Re: I don't get it
It could be that they had not previously enabled Process-Context Identifiers (PCID), or possibly the virtual machine manager allowed it to be virtualised.
PCID is a relatively recent x86-64 addition. The PCID is a tag against the Translation Lookaside Buffer entries that acts as a filter, saying 'this TLB entry belongs to this process'. The hardware will only use a TLB mapping if the tag matches the current process's tag. This allows the TLB to contain mappings for multiple processes or contexts.
Traditionally, on a context switch between processes, the whole TLB had to be flushed, all entries discarded (or marked invalid). That meant that for the initial memory accesses that the process performed, including the instructions to be executed, the hardware would have to walk the page tables to find the mappings from virtual to physical memory, even if it was something that the process had recently accessed the last time any of its threads ran.
With PCID, the OS doesn't have to flush the TLB on a process switch - only if it's reusing a PCID value from a different process. It can selectively flush entries for a process if it's changing that process's address map, using the INVPCID instruction. This would normally happen in response to a page fault exception.

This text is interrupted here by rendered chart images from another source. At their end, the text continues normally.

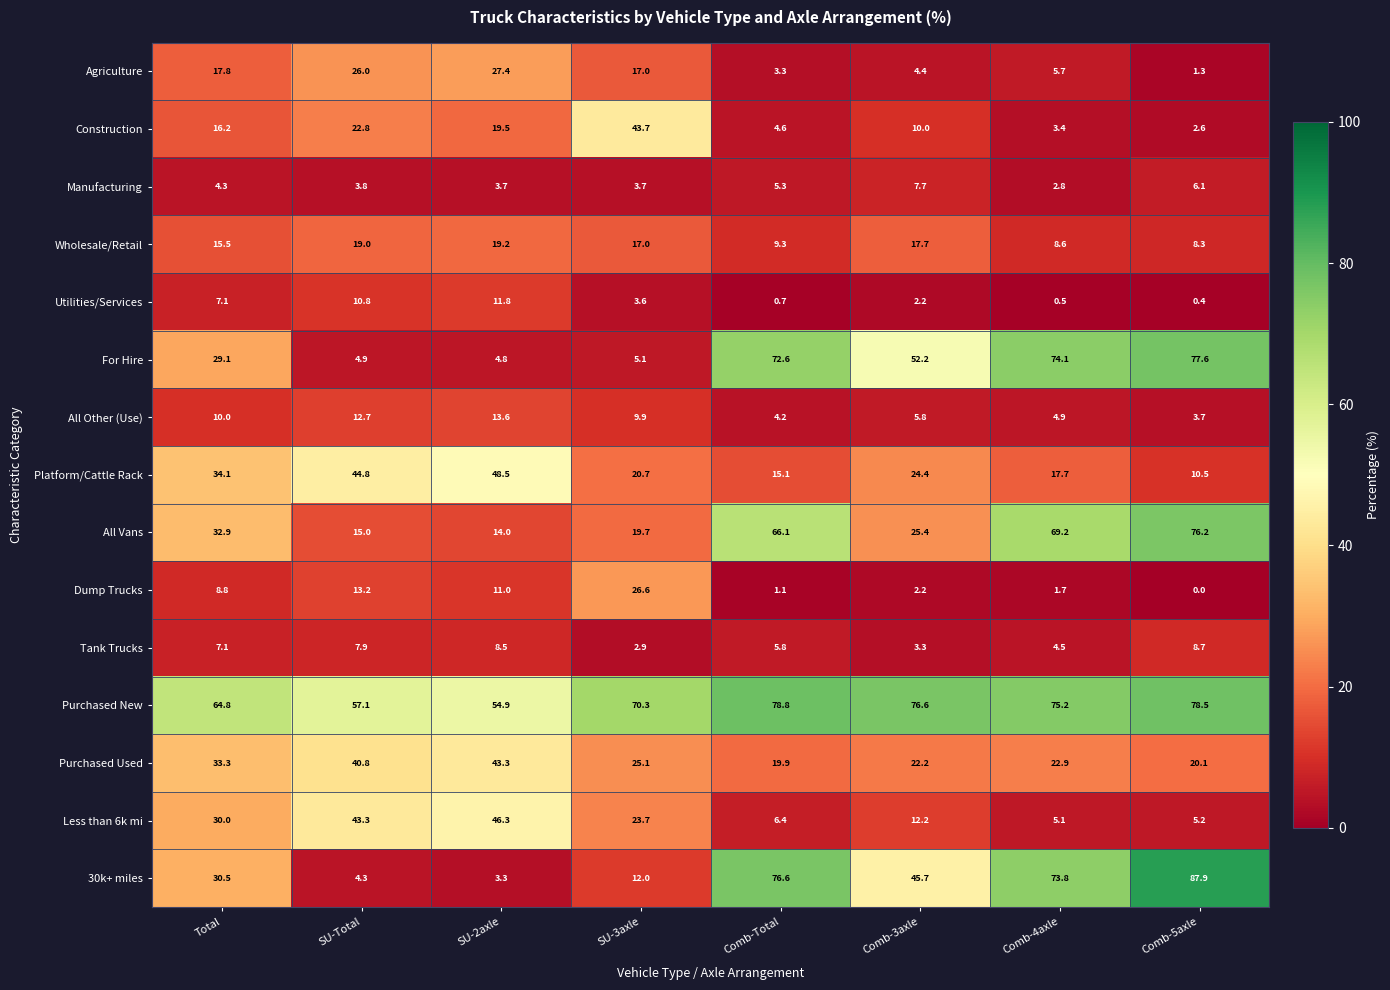

The All Other (Use) series shows 4.2 at Comb-Total. True or false?

True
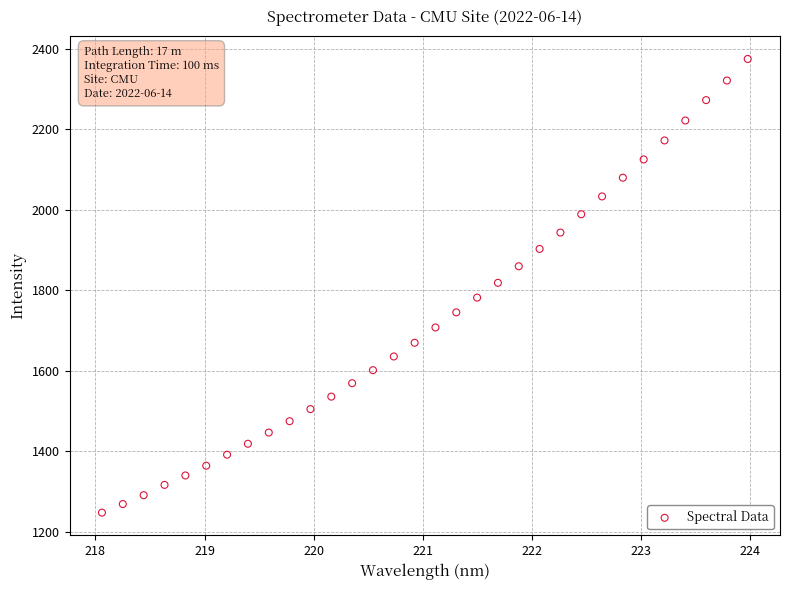

What is the range of X values (max minus min)?

5.9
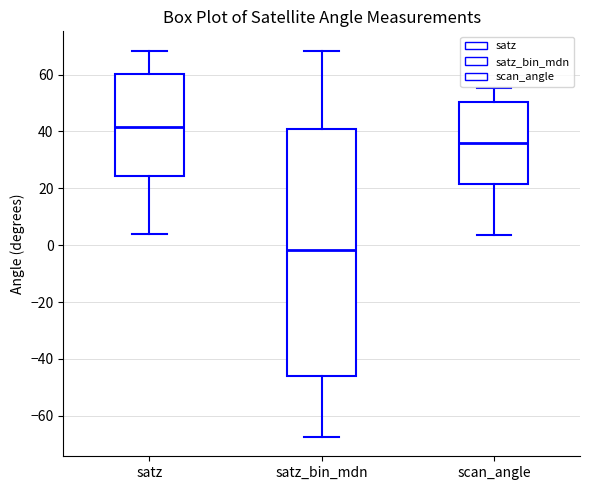

Which box's median line is the highest?

satz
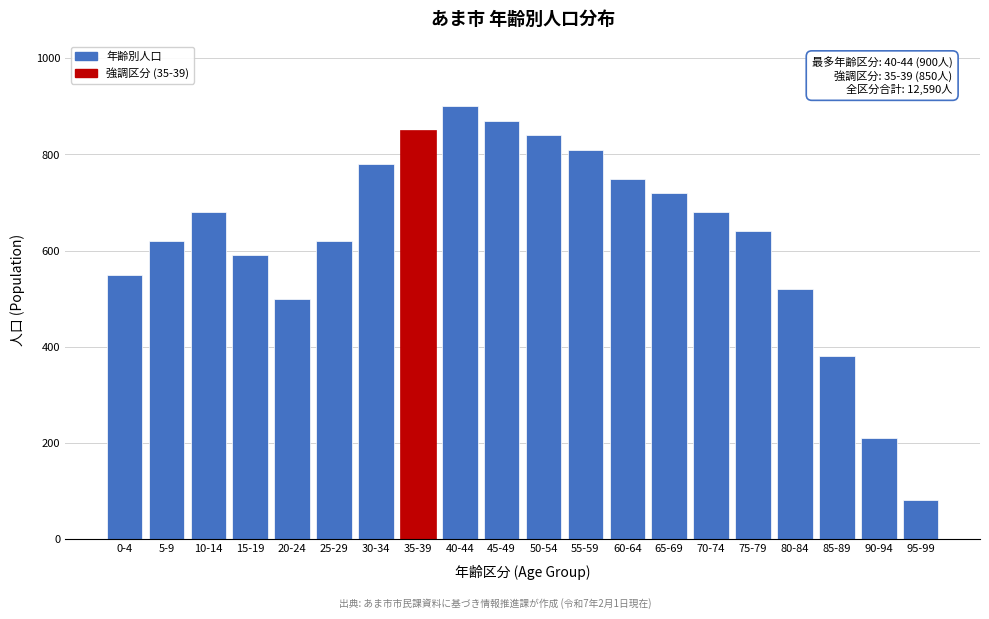

Reading left to right, list all the values displayed in this chart.

0-4=550	5-9=620	10-14=680	15-19=590	20-24=500	25-29=620	30-34=780	35-39=850	40-44=900	45-49=870	50-54=840	55-59=810	60-64=750	65-69=720	70-74=680	75-79=640	80-84=520	85-89=380	90-94=210	95-99=80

You can mark pages as global in the x86 architecture, which means that when you switch to a new process context - register CR3 changed to point to a different set of page tables, causing a TLB flush - the TLB entries for those global pages are retained. Since it's common that the incoming thread was already executing in kernel mode - for many workloads the thread is blocked on a kernel operation, not having been pre-empted in user mode - this saves having to walk the page tables to find the kernel code.
However, we're now putting kernel code into a separate memory space altogether, so that the processor can't speculate loads of its address space. That causes an address space switch on every user->kernel and kernel->user transition, which itself causes a TLB flush on older hardware or with PCID disabled. So, if the processor doesn't support PCID or it's turned off, the newly-loaded kernel code causes page table walks, then on return to user mode, it has to walk the page tables again.
TL;DR check that your processor supports PCID and the INVPCID instruction, and that it's enabled.